Une vie participative

La Fédération Wallonie-Bruxelles a posé deux principaux décrets traitant de la citoyenneté et de la participation. Tout d’abord, le décret Mission du 24 juillet 1997[4] définit les missions prioritaires de l’enseignement obligatoire dans le but, entre autres,depromouvoir la confiance en soi et le développement de la personne de chacun des élèves (article 6§1), de préparer tous les élèves à être des citoyens responsables, capables de contribuer au développement d’une société démocratique, solidaire, pluraliste et ouverte aux autres cultures (article 6§3) et d’éduquer au respect de la personnalité et des convictions de chacun, au devoir de proscrire la violence tant morale que physique, et met en place des pratiques démocratiques de citoyenneté responsable au sein de l’école (article 8§9).

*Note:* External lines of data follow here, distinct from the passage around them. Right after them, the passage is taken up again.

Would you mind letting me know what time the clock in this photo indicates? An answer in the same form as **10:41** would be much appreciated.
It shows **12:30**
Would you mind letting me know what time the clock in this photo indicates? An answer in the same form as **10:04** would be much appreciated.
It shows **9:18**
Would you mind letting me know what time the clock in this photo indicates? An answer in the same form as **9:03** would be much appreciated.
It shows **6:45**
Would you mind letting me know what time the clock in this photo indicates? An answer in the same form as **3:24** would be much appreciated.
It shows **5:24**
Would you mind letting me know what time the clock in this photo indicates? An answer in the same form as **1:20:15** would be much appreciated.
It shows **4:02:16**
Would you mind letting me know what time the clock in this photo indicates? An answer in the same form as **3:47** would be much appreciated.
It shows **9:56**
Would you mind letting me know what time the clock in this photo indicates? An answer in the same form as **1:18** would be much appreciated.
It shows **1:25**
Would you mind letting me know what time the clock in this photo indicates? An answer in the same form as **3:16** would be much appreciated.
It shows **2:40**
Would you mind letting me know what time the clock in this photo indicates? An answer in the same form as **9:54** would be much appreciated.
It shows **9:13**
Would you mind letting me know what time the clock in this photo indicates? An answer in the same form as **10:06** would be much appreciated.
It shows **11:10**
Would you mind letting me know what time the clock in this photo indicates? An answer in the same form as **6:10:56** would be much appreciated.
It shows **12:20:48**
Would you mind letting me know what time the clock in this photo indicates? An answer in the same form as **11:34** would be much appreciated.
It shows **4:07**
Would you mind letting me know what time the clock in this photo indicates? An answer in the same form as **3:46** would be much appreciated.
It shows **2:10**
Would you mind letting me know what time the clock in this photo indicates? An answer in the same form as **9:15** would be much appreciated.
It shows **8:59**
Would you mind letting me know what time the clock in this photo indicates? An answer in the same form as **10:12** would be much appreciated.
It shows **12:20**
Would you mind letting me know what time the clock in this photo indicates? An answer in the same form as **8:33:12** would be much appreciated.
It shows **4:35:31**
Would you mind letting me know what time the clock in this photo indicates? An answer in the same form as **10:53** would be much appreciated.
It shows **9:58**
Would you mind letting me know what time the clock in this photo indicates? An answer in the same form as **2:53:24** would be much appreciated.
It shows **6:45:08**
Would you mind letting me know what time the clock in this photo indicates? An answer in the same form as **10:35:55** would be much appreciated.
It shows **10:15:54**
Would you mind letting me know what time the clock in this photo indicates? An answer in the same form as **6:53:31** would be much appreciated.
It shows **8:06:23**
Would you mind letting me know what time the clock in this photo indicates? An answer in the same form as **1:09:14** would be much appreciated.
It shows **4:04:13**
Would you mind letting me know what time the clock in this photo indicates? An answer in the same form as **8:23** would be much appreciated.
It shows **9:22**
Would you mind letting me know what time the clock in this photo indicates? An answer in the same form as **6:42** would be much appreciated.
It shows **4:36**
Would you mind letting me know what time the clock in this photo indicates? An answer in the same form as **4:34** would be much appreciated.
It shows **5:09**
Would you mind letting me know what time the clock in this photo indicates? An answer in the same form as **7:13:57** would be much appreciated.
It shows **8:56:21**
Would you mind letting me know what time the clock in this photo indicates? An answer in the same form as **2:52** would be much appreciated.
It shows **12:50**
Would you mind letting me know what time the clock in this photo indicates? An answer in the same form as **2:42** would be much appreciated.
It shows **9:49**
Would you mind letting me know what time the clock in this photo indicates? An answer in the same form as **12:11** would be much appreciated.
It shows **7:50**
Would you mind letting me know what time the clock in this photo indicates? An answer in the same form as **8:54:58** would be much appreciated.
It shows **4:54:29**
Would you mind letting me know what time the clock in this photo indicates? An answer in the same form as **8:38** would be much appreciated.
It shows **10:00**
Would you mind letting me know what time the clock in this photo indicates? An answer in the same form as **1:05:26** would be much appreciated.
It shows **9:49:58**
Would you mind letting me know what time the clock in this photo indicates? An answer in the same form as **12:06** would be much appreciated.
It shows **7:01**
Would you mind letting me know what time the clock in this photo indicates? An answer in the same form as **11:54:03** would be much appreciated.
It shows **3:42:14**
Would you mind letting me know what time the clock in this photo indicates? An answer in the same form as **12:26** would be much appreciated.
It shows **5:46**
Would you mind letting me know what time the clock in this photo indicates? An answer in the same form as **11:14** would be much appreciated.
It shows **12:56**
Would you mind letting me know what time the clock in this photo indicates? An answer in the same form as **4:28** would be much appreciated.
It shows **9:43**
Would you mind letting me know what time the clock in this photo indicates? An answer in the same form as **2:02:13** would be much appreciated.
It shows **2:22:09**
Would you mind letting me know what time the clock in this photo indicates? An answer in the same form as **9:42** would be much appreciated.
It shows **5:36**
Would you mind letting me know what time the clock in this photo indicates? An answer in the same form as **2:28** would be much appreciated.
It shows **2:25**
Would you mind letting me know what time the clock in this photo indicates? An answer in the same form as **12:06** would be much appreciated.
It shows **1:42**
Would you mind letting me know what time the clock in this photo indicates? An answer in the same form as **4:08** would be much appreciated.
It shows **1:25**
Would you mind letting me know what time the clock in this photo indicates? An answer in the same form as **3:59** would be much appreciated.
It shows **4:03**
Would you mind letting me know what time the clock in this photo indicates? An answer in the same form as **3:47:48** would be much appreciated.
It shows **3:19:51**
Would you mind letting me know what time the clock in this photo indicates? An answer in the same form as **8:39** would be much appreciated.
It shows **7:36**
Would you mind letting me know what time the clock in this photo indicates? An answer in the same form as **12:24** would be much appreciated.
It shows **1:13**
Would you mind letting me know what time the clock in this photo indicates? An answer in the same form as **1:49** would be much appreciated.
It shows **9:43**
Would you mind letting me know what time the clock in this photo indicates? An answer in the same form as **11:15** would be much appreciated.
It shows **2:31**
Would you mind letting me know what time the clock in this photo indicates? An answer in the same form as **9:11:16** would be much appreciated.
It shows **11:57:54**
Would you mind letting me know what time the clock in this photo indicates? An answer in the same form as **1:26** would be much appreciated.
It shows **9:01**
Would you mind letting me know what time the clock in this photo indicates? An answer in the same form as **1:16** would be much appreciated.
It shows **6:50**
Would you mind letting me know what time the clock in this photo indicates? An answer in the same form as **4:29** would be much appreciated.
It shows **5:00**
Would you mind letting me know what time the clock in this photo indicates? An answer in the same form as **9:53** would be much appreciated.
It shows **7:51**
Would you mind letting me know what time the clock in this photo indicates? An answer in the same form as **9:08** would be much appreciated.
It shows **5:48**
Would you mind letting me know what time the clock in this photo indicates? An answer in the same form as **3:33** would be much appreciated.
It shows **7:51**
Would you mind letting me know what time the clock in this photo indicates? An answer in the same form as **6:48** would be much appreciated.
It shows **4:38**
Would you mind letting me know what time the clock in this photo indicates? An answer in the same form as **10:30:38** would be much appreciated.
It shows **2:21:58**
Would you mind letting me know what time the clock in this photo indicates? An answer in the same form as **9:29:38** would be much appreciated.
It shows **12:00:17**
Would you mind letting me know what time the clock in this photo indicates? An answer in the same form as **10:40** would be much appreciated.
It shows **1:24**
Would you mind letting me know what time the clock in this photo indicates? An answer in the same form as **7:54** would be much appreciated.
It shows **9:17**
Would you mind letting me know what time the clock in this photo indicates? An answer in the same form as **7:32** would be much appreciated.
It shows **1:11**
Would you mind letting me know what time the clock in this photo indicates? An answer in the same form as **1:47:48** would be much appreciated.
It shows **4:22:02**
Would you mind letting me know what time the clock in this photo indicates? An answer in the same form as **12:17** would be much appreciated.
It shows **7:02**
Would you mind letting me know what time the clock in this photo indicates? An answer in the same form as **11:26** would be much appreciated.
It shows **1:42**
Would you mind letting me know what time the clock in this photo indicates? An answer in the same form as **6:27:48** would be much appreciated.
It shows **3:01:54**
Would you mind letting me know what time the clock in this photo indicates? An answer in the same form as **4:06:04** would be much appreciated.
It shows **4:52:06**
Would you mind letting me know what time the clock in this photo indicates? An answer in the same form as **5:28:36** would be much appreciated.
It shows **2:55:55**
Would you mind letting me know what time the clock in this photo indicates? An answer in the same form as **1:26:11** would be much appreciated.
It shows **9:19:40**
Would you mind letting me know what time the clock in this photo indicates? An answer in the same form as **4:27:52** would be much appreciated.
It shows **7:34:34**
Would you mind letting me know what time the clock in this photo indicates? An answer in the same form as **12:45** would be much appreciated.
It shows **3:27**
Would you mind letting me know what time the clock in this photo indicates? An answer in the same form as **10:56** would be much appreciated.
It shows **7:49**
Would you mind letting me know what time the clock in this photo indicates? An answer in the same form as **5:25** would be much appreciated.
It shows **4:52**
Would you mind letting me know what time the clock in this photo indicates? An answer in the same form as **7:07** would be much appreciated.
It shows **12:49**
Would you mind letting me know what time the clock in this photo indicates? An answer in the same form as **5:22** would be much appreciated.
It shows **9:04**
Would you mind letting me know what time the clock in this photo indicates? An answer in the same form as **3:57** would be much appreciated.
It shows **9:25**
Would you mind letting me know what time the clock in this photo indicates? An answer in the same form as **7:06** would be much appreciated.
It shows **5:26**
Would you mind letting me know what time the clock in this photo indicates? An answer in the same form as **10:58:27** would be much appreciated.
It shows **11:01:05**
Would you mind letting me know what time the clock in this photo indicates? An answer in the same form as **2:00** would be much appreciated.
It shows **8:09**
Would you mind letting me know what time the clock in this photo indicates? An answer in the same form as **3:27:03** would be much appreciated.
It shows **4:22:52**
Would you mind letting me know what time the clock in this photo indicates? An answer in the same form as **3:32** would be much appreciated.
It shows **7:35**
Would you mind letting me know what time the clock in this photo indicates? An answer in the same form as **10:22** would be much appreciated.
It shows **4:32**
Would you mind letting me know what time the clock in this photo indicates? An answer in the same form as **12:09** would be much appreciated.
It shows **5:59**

Ensuite, le décret Citoyenneté du 12 janvier 2007[5] relatif au renforcement de l’éducation à la citoyenneté responsable et active au sein des établissements organisés ou subventionnés par la Fédération Wallonie-Bruxelles suggère :

  • la mise en place de structures participatives pour les élèves : au début de chaque année scolaire suivant les années d’enseignement, des délégués d’élèves sont élus par leurs pairs. (article 15) ;
     
  • l’ensemble des délégués de classe d’un même cycle ou degré forme le Conseil des délégués d’élèves. Le Conseil d’élèves est un espace de paroles destiné à analyser des problèmes relatifs à l’école ou à certaines classes. (article 17) ;
     
  • dans chaque cycle ou degré, deux membres de l'équipe éducative au moins sont

désignés accompagnateurs du projet «Conseil d'élèves». Ceux-ci participent, à titre d'expert, aux réunions du conseil d'élèves du cycle ou degré dans lequel ils exercent. (article 18)

Le projet spécifique d’école citoyenne et participative proposé par le Mouvement des Institutions et des Ecoles Citoyennes (MIEC)[6] se base sur deux grands principes : construire la loi ensemble avec tous les acteurs de l’école et impliquer les élèves le plus possible dans la gestion du respect et dans la vie de l’école. Cette notion d’école citoyenne impose un important questionnement des pratiques d’enseignement. Est-il possible pour l’enseignant de garder son rôle tout en ouvrant le dialogue avec les élèves ? Comment sortir de la hiérarchisation prof-élève ? Jusqu’où peut-on impliquer les élèves dans le fonctionnement de l’école ? 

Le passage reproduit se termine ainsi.